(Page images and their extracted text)
————

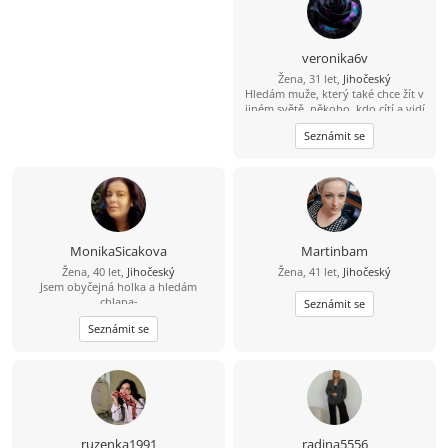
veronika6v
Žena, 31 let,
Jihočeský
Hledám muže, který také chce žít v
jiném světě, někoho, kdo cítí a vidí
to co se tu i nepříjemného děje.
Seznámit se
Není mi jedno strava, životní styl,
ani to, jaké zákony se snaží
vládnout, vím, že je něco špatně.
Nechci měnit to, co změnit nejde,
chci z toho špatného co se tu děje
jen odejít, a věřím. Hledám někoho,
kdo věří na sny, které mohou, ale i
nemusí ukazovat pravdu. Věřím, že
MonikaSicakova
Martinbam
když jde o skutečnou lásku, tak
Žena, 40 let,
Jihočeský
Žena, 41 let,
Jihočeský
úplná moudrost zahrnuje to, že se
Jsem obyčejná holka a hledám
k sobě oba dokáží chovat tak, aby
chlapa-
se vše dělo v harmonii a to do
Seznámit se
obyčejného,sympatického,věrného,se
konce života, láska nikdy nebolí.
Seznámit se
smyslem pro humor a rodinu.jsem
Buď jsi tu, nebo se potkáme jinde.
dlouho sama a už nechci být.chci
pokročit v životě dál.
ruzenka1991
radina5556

————

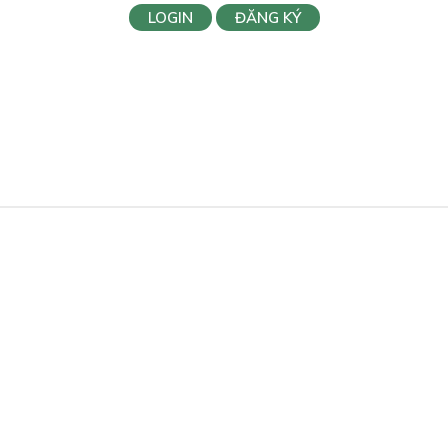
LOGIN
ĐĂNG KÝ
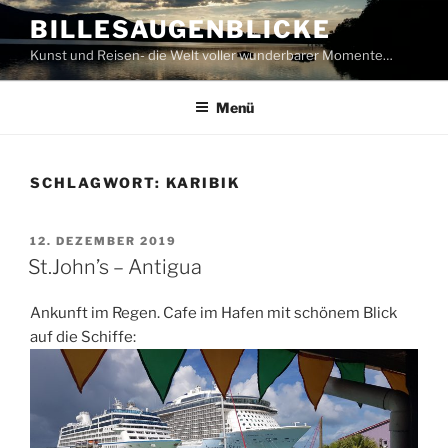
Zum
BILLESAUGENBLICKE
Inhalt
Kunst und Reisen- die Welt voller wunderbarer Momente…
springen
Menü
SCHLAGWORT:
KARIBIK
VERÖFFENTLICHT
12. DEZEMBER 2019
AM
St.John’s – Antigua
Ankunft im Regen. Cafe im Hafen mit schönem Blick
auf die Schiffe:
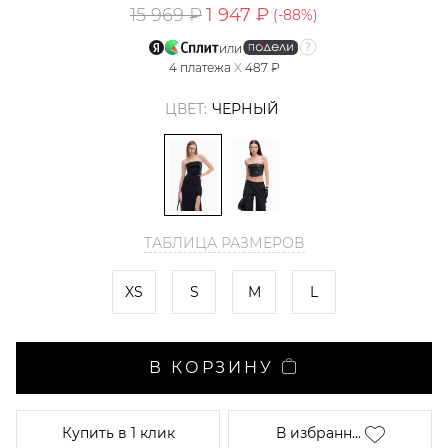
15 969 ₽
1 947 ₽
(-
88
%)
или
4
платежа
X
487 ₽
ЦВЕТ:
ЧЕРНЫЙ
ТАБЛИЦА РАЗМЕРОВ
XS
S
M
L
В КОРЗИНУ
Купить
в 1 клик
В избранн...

————

Return each line of the data above that contains the word "někoho".

jiném světě, někoho, kdo cítí a vidí
jen odejít, a věřím. Hledám někoho,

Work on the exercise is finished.